- [WHAT IS NEEDED]
Copy the lines of the entries word for word, starting with the line that contains "16 AUTRES PRODUITS" and ending with the line that contains "При поддержке Юрия Лужкова в Севастополе было", both included.

═════ THE DATA

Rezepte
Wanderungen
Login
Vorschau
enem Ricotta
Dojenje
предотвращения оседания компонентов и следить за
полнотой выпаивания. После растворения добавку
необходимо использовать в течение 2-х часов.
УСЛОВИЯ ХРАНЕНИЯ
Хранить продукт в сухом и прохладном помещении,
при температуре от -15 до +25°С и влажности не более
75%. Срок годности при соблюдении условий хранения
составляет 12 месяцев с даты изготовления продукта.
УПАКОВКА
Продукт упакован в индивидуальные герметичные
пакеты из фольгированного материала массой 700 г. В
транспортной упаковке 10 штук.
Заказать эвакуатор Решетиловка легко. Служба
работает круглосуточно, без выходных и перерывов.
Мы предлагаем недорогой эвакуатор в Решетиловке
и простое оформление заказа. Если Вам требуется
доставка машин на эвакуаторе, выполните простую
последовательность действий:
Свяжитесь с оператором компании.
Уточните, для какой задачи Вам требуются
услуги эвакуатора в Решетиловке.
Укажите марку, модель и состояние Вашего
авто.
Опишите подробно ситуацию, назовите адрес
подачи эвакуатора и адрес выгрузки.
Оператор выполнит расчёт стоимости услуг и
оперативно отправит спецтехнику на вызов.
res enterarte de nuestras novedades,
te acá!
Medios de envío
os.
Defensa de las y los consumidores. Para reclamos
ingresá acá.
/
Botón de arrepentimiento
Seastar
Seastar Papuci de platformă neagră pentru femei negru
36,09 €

══════════
═════ THE DATA

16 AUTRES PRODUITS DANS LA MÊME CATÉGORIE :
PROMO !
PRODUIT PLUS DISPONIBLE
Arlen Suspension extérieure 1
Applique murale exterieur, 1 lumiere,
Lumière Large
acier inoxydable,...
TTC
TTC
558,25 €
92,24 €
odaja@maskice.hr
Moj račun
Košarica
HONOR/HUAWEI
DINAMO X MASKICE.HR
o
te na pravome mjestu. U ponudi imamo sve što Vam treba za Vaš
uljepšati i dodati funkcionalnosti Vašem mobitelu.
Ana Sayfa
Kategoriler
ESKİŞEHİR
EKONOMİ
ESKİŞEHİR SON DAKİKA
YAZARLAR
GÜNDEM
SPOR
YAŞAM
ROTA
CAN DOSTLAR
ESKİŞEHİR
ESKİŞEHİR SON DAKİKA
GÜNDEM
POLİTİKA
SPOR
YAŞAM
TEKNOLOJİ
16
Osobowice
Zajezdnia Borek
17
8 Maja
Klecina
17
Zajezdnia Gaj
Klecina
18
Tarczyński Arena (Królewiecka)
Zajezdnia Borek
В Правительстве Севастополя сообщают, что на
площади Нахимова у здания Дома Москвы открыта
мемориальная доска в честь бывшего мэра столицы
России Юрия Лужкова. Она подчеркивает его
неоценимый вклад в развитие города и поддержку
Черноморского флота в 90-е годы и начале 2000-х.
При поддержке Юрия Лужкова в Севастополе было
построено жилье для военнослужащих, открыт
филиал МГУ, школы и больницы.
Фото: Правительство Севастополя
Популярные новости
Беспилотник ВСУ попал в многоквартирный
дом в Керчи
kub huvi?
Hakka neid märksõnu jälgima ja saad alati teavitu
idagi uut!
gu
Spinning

══════════

- [ANSWER SECTION]
16 AUTRES PRODUITS DANS LA MÊME CATÉGORIE :
PROMO !
PRODUIT PLUS DISPONIBLE
Arlen Suspension extérieure 1
Applique murale exterieur, 1 lumiere,
Lumière Large
acier inoxydable,...
TTC
TTC
558,25 €
92,24 €
odaja@maskice.hr
Moj račun
Košarica
HONOR/HUAWEI
DINAMO X MASKICE.HR
o
te na pravome mjestu. U ponudi imamo sve što Vam treba za Vaš
uljepšati i dodati funkcionalnosti Vašem mobitelu.
Ana Sayfa
Kategoriler
ESKİŞEHİR
EKONOMİ
ESKİŞEHİR SON DAKİKA
YAZARLAR
GÜNDEM
SPOR
YAŞAM
ROTA
CAN DOSTLAR
ESKİŞEHİR
ESKİŞEHİR SON DAKİKA
GÜNDEM
POLİTİKA
SPOR
YAŞAM
TEKNOLOJİ
16
Osobowice
Zajezdnia Borek
17
8 Maja
Klecina
17
Zajezdnia Gaj
Klecina
18
Tarczyński Arena (Królewiecka)
Zajezdnia Borek
В Правительстве Севастополя сообщают, что на
площади Нахимова у здания Дома Москвы открыта
мемориальная доска в честь бывшего мэра столицы
России Юрия Лужкова. Она подчеркивает его
неоценимый вклад в развитие города и поддержку
Черноморского флота в 90-е годы и начале 2000-х.
При поддержке Юрия Лужкова в Севастополе было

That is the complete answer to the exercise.